The problem is that it is hard to be welcoming to a population wherein significant numbers hold a Koranically-based hostile view of the native population and non-Muslims, in general..  Furthermore, when Swedish citizens of Malmö complain that they have not the living space to accommodate this sudden upsurge in population, with the ice of winter fast approaching, it probably has little to do with xenophobia or Islamophobia.  It is, in fact, primarily due to those "specific and topical events" that Akkus glosses over.
Jewish people, needless to say, are leaving Europe because they are sick of the abuse.  They do not want to need to have their synagogues and Jewish schools guarded by police and they do not want their children harassed, beaten, or murdered on the streets of European cities for the crime of being Jewish.  They also understand very well what it means that they must have armed guards around their social facilities.  It means that they are surrounded by a significant degree of hostility and the worst of that hostility comes from the Arab-Muslim community.
There are two important questions to ask in terms of Jewish emigration from Europe.  How extensive will it be in the coming years?  And what will the semi-departure of the Jewish people mean to Europe?
Chances are that most European Jews are going to stay put.  There is, and will be, a departure of European Jewry, but unless the situation deteriorates further - which is a distinct possibility - it will not represent a majority.  The emigration will, however, be significant and the remaining Jewish population is likely to be negligible in European politics.
As for what the trimming of Jewish people out of Europe means to Europe, it probably will not mean much.  Although it is true that Jewish people tend to punch well above their weight-class culturally and politically, it is also true that Jews represent a tiny portion of the overall European population.
In January of this year, directly after the Parisian Charlie Hebdo / Kosher Market Jihadi Murders, French Prime Minister Manuel Valls claimed that "If 100,000 Jews leave, France will no longer be France."
That is a very nice sentiment, but given the fact that France and the EU fund Hamas, and Hamas calls directly for the genocide of the Jews, it rings a bit hollow.
Drawing upon one of the more famous hadiths, the Hamas charter reads in part:
The prophet, prayer and peace be upon him, said: The time will not come until Muslims will fight the Jews (and kill them); until the Jews hide behind rocks and trees, which will cry: O Muslim! there is a Jew hiding behind me, come on and kill him!

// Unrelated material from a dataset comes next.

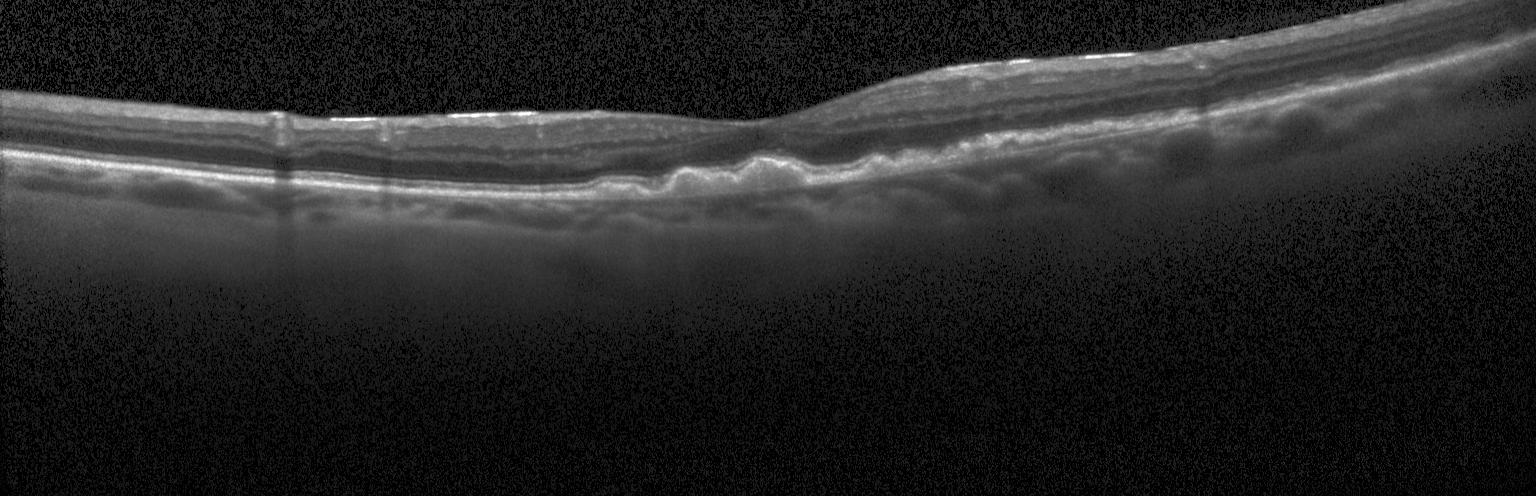 OCT B-scan.
This B-scan demonstrates sub-RPE drusenoid deposits.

The dwindling of European Jewry will not mean much to Europe.  There will be a small diminishment of European art, culture, literature, science, medicine, philosophy, and human empathy.
However, there will also be a significant and concurrent decrease in anti-Semitic violence, because there will be a significant and concurrent decrease in Jews.
Akkus is not wrong to point to rising xenophobia within Europe as an issue, but no analysis makes sense without a consideration of the "specific and topical events."